# Does approach to higher probability block natural selection?

In his video, which we have discussed ad nauseam in our extremely long recent thread Mark Champneys claims that scientists are ignoring science when they claim that natural selection can result in functional information increasing in the genome. In the subsequent discussion, Champneys insisted that there was a generalized form of the Second Law which made such increase impossible, insisted that it applied not just to isolated systems but to non-isolated populations of organisms, and that it did prevent natural selection from achieving long-term improvement.

In this post, I hope to show a very simple example, and to get away from the issue of whether this has anything to do with the Second Law. If we can focus on discussing whether the approach of a stochastic process to its equilibrium prevents natural selection from having effect, maybe we can avoid having 1,600-plus comments and actually discuss the matter at hand.

Let's try for that focus and relevance. Surely someone who wants scientists to actually grapple with the science must agree with that goal. Right? Let's see ...

The example

My simple example will be a large population of organisms, haploid ones, for simplicity. We will follow 100 sites in their DNA. At each site there are four possible bases, A, C, G and T. There will be a simple mutational process which changes symmetrically among the four possible bases (technically, a Jukes-Cantor model of change). Each base has the same probability of mutating, and when it mutates it changes to one of the other three bases, chosen at random. We'll take the probability of mutation to be 0.0001 per base per generation, a fairly high value. No matter what the population of sequences is, as mutations accumulate, the population proceeds towards its equilibrium. Each site becomes equally likely to have all four bases, and this happens independently at all 100 sites. The equilibrium has all 4^(100) possible sequences, equally frequent. If we were to follow only how many copies of one of the four bases, say C, the sequence has, each site has a 25% chance of having a C. So on average there will be 25 Cs. It will be like coin tosses of a biased coin, with 100 tosses, on average 25% of which are Heads. This is a binomial distribution. In the figure above, it is the orange histogram, which varies around 25. If having lots of Cs were somehow desirable, with only mutation, the sequences are stuck in the vicinity of 25, forever.

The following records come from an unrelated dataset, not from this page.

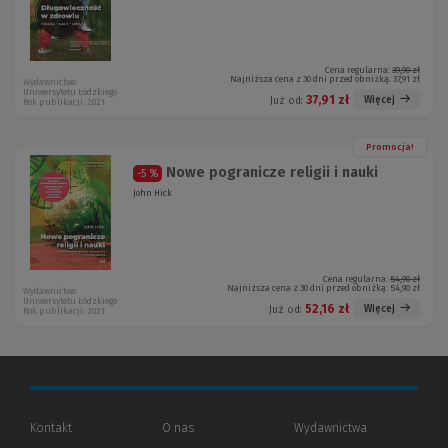
Cena regularna:
39,90 zł
Najniższa cena z 30 dni przed obniżką:
37,91 zł
Wydawnictwo
Uniwersytetu Łódzkiego
37,91 zł
Więcej
Już od:
Rok publikacji: 2021
Promocja!
Nowe pogranicze religii i nauki
-5 %
John Hick
Cena regularna:
54,90 zł
Najniższa cena z 30 dni przed obniżką:
54,90 zł
Wydawnictwo
Uniwersytetu Łódzkiego
52,16 zł
Więcej
Już od:
Rok publikacji: 2021
Kontakt
O nas
Wydawnictwa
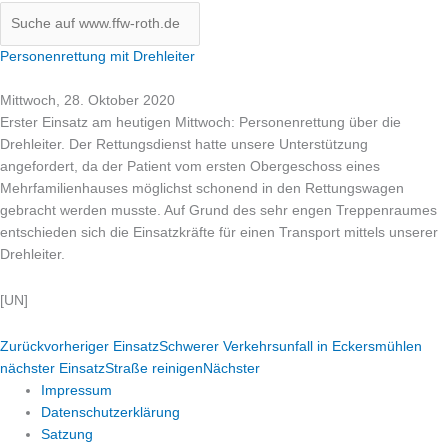
Personenrettung mit Drehleiter
Mittwoch, 28. Oktober 2020
Erster Einsatz am heutigen Mittwoch: Personenrettung über die
Drehleiter. Der Rettungsdienst hatte unsere Unterstützung
angefordert, da der Patient vom ersten Obergeschoss eines
Mehrfamilienhauses möglichst schonend in den Rettungswagen
gebracht werden musste. Auf Grund des sehr engen Treppenraumes
entschieden sich die Einsatzkräfte für einen Transport mittels unserer
Drehleiter.
[UN]
Zurück
vorheriger Einsatz
Schwerer Verkehrsunfall in Eckersmühlen
nächster Einsatz
Straße reinigen
Nächster
Impressum
Datenschutzerklärung
Satzung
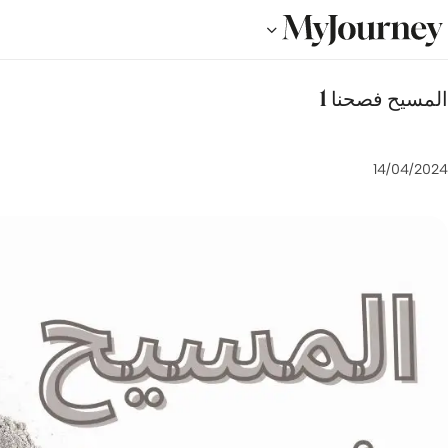
المسيح فصحنا 1
14/04/2024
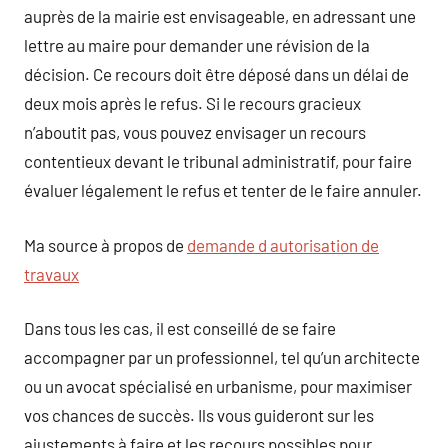
auprès de la mairie est envisageable, en adressant une
lettre au maire pour demander une révision de la
décision. Ce recours doit être déposé dans un délai de
deux mois après le refus. Si le recours gracieux
n’aboutit pas, vous pouvez envisager un recours
contentieux devant le tribunal administratif, pour faire
évaluer légalement le refus et tenter de le faire annuler.
Ma source à propos de
demande d autorisation de
travaux
Dans tous les cas, il est conseillé de se faire
accompagner par un professionnel, tel qu’un architecte
ou un avocat spécialisé en urbanisme, pour maximiser
vos chances de succès. Ils vous guideront sur les
ajustements à faire et les recours possibles pour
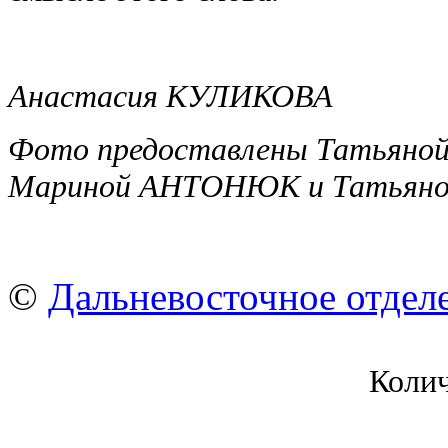
Анастасия КУЛИКОВА
Фото предоставлены Татьян
Мариной АНТОНЮК и Татьян
©
Дальневосточное отдел
Коли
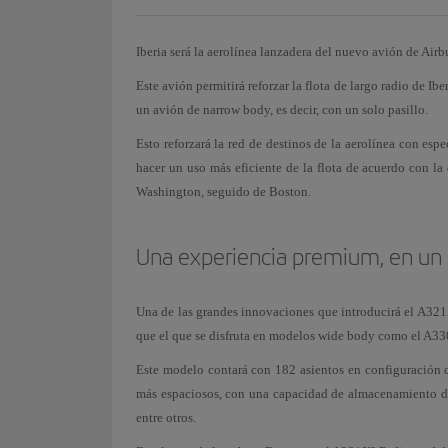
Iberia será la aerolínea lanzadera del nuevo avión de Air
Este avión permitirá reforzar la flota de largo radio de Ib
un avión de narrow body, es decir, con un solo pasillo.
Esto reforzará la red de destinos de la aerolínea con es
hacer un uso más eficiente de la flota de acuerdo con l
Washington, seguido de Boston.
Una experiencia premium, en un s
Una de las grandes innovaciones que introducirá el A321X
que el que se disfruta en modelos wide body como el A330 
Este modelo contará con 182 asientos en configuración de
más espaciosos, con una capacidad de almacenamiento de
entre otros.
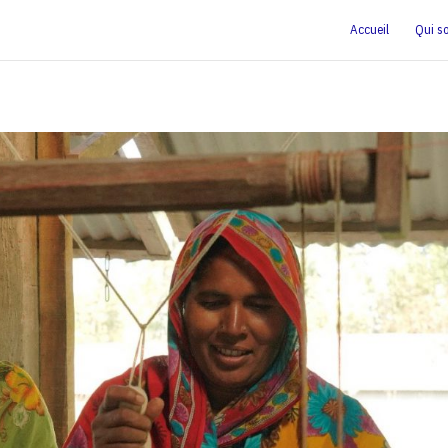
Accueil
Qui s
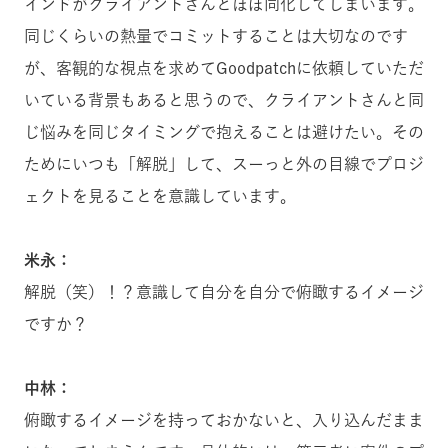
インドがクライアントさんとほぼ同化してしまいます。
同じくらいの熱量でコミットすることは大切なのです
が、客観的な視点を求めてGoodpatchに依頼していただ
いている背景もあると思うので、クライアントさんと同
じ悩みを同じタイミングで抱えることは避けたい。その
ためにいつも「解脱」して、スーっと外の目線でプロジ
ェクトを見ることを意識しています。
米永：
解脱（笑）！？意識して自分を自分で俯瞰するイメージ
ですか？
中林：
俯瞰するイメージを持っておかないと、入り込んだまま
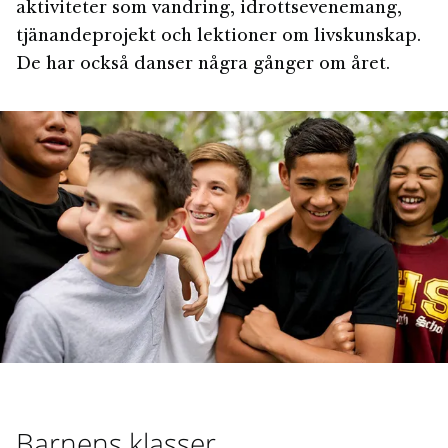
aktiviteter som vandring, idrottsevenemang,
tjänandeprojekt och lektioner om livskunskap.
De har också danser några gånger om året.
Barnens klasser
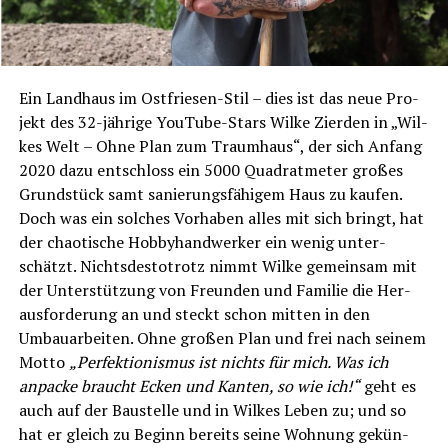
Ein Land­haus im Ost­frie­sen-Stil – dies ist das neue Pro­
jekt des 32-jäh­ri­ge You­Tube-Stars Wil­ke Zier­den in „Wil­
kes Welt – Ohne Plan zum Traum­haus“, der sich Anfang
2020 dazu ent­schloss ein 5000 Qua­drat­me­ter gro­ßes
Grund­stück samt sanie­rungs­fä­hi­gem Haus zu kau­fen.
Doch was ein sol­ches Vor­ha­ben alles mit sich bringt, hat
der chao­ti­sche Hob­by­hand­wer­ker ein wenig unter­
schätzt. Nichts­des­to­trotz nimmt Wil­ke gemein­sam mit
der Unter­stüt­zung von Freun­den und Fami­lie die Her­
aus­for­de­rung an und steckt schon mit­ten in den
Umbau­ar­bei­ten. Ohne gro­ßen Plan und frei nach sei­nem
Mot­to
„Per­fek­tio­nis­mus ist nichts für mich. Was ich
anpa­cke braucht Ecken und Kan­ten, so wie ich!“
geht es
auch auf der Bau­stel­le und in Wil­kes Leben zu; und so
hat er gleich zu Beginn bereits sei­ne Woh­nung gekün­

The process of change of these sequences is a random process (a stochastic process), and it has a single equilibrium distribution toward which it proceeds. In technical terminology, this is an ergodic process. So far things look as if they follow Mark Champneys' rules.

With natural selection

But notice what is left out -- natural selection. So let's consider another case, which puts it in. Suppose that at a site, having a C improves the fitness of the individual by 0.005, which is one part in 200, or 0.5%. And suppose that this happens at all the sites. For simplicity we'll suppose that the higher fitness is always for C, with all three other bases having the equal, slightly lower fitness. The fitnesses at the different sites combine by multiplying. So the fitness of a 100-base genotype is 1.005, raised to the power of the number of Cs in those sites.

It will not be a big surprise that Cs increase at each of the sites. I'll leave out the algebra, but can supply it on request. Starting out with a population gene frequency of 0.25 at all 100 sites, the gene frequencies are always the same at all of the sites, but they rise gradually. After about 5,000 generations. they rise almost to 1, settling in to an equilibrium gene frequency of 0.9801332. They don't get all the way to 1, because mutation has continued, and Cs keep mutating away from C as well as being selected towards it.

In the figure, the result is the green histogram. There are an average of 98.01332 Cs in these 100 sites. The number varies around that from genome to genome, just as tosses of 100 coins would that have a Heads probability of 0.9801332. It is possible to show that the average fitness of genomes in that equilibrium distribution is 1.630472. Natural selection shifts the equilibrium distribution dramatically to the right.

Mark Champneys is right (and also wrong)

Yes, in both of these cases the random process results in an equilibrium distribution, toward which the process moves. But note -- they aren't the same distribution in the two cases. Natural selection has a dramatic effect on what the equilibrium distribution is. So the movement towards an equilibrium does not mean that natural selection is ineffective.

I will be interested in seeing whether Mark Champneys agrees with this. His video gives the distinct impression that both cases are expected to have the same equilibrium distribution, with natural selection therefore being ineffective. That would seem to require some changes in the video, and some acknowledgement that maybe evolutionary biologists are not quite as ignorant of science as Mark Champneys said they were.